Set down the Chamber Music Houston article word for word, in full.

Start of Text to read

Rising Talent & Veterans: Next Season at Chamber Music Houston

The Dover Quartet, a former quartet-in-residence at Rice University’s Shepherd School of Music, perform on April 9, 2019. Photo courtesy of the artists.

The Rolston String Quartet, a former quartet-in-residence at Rice University’s Shepherd School of Music, take the Chamber Music Houston stage on Jan. 24, 2019. Photo courtesy of the artists.

When the Rolston String Quartet first flashed onto Chamber Music Houston’s radar screen, the young ensemble was quartet-in-residence at Rice University’s Shepherd School of Music.   Houston’s longtime chamber-music presenter enlisted the group to perform outreach concerts–useful experience for a budding ensemble. Since then, big things have come to the quartet.

Soon after finishing the Rice program in 2016, the Canadian-born group took first prize at the prestigious Banff International String Quartet Competition–landing $25,000 cash and concert bookings across the United States and Europe. The group has snared other awards, too. So it’s coming back to Stude Hall in style: on Chamber Music Houston’s main concert series in 2018-19.

Kerryn Booth, the chamber series’ executive director, worked with the young musicians when she organized those outreach concerts not so long ago. “I think of them as kids–and when they come back, they’re not kids any more,” Booth says.

Chamber Music Houston’s nine-concert season will put the group amid some of chamber music’s most esteemed names, including the Emerson, American and Jerusalem quartets. The Rolston Quartet’s predecessor at the Shepherd School, the Dover Quartet, also will return. Veteran musician Pinchas Zukerman will appear on the series for his first time. Pianist Jon Kimura Parker of the Shepherd faculty will perform with his Montrose Trio, and a few of his Shepherd colleagues will turn up in cameos with other groups.

For the chamber series’ leaders, planning out each season is a little like three-dimensional chess. Starting a couple of years ahead of time, they have to match up the quartets’ schedules with that of the Shepherd School’s Stude Hall. When the ensembles offer their potential programs, they almost inevitably propose some of the same works, programming chair Ann Fairbanks says. So it takes juggling to prevent duplication.

End of Text to read
Start of Given entries

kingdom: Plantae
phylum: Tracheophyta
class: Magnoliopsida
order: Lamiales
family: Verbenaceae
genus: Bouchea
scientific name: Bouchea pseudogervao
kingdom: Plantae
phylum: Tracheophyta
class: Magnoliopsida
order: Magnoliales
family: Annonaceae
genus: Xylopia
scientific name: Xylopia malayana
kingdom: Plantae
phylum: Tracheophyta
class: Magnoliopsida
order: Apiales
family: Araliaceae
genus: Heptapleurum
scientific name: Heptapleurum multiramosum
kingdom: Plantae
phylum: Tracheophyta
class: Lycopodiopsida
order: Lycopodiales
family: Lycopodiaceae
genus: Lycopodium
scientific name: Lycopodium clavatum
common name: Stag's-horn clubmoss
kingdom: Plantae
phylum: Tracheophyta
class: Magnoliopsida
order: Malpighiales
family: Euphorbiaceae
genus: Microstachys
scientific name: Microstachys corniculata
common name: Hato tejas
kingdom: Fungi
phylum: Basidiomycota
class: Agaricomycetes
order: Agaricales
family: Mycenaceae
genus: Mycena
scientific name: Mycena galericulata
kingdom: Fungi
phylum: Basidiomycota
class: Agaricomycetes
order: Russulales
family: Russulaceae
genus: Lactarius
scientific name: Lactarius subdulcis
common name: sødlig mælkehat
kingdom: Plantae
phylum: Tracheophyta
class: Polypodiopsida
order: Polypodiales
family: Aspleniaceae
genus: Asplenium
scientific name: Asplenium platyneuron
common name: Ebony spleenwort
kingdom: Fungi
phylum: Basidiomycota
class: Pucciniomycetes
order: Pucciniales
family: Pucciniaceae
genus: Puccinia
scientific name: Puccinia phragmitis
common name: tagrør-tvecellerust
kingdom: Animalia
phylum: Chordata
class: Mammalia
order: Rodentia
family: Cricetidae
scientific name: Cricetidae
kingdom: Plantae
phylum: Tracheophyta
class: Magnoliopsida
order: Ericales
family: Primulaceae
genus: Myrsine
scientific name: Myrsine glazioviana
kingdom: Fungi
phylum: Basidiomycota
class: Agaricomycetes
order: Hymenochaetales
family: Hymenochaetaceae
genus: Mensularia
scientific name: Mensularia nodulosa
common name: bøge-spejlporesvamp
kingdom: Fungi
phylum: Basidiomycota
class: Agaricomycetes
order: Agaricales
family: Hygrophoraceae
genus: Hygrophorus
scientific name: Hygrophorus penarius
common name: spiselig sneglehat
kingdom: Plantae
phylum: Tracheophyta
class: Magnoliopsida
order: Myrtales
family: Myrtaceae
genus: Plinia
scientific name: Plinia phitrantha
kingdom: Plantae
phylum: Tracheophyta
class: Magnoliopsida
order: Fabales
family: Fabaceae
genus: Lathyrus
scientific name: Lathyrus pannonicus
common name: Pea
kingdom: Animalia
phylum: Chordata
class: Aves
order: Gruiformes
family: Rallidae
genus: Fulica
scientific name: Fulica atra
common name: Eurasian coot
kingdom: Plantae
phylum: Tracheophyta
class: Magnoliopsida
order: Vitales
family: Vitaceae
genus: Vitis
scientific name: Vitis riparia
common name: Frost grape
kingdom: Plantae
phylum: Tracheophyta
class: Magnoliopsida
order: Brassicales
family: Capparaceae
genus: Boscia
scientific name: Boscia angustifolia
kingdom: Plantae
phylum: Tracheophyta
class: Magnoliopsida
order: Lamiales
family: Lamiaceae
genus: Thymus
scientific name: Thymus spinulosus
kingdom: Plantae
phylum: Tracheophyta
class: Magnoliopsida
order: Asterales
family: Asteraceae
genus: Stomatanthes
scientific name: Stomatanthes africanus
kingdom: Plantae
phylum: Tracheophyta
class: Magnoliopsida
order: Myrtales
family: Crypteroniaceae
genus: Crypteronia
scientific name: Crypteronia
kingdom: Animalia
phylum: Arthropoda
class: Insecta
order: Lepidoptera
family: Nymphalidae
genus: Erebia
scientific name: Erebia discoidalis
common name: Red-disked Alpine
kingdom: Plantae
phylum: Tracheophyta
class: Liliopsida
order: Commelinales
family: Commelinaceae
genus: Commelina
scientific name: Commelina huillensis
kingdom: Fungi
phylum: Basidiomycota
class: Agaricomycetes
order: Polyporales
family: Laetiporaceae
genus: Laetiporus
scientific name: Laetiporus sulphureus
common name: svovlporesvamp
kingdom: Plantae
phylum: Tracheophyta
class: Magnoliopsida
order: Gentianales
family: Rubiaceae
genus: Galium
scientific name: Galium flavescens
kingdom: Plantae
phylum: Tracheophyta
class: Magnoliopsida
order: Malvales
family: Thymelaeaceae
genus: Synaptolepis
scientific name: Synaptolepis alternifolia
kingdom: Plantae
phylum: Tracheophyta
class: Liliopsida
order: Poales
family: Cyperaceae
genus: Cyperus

End of Given entries

Result ▸
Rising Talent & Veterans: Next Season at Chamber Music Houston

The Dover Quartet, a former quartet-in-residence at Rice University’s Shepherd School of Music, perform on April 9, 2019. Photo courtesy of the artists.

The Rolston String Quartet, a former quartet-in-residence at Rice University’s Shepherd School of Music, take the Chamber Music Houston stage on Jan. 24, 2019. Photo courtesy of the artists.

When the Rolston String Quartet first flashed onto Chamber Music Houston’s radar screen, the young ensemble was quartet-in-residence at Rice University’s Shepherd School of Music.   Houston’s longtime chamber-music presenter enlisted the group to perform outreach concerts–useful experience for a budding ensemble. Since then, big things have come to the quartet.

Soon after finishing the Rice program in 2016, the Canadian-born group took first prize at the prestigious Banff International String Quartet Competition–landing $25,000 cash and concert bookings across the United States and Europe. The group has snared other awards, too. So it’s coming back to Stude Hall in style: on Chamber Music Houston’s main concert series in 2018-19.

Kerryn Booth, the chamber series’ executive director, worked with the young musicians when she organized those outreach concerts not so long ago. “I think of them as kids–and when they come back, they’re not kids any more,” Booth says.

Chamber Music Houston’s nine-concert season will put the group amid some of chamber music’s most esteemed names, including the Emerson, American and Jerusalem quartets. The Rolston Quartet’s predecessor at the Shepherd School, the Dover Quartet, also will return. Veteran musician Pinchas Zukerman will appear on the series for his first time. Pianist Jon Kimura Parker of the Shepherd faculty will perform with his Montrose Trio, and a few of his Shepherd colleagues will turn up in cameos with other groups.

For the chamber series’ leaders, planning out each season is a little like three-dimensional chess. Starting a couple of years ahead of time, they have to match up the quartets’ schedules with that of the Shepherd School’s Stude Hall. When the ensembles offer their potential programs, they almost inevitably propose some of the same works, programming chair Ann Fairbanks says. So it takes juggling to prevent duplication.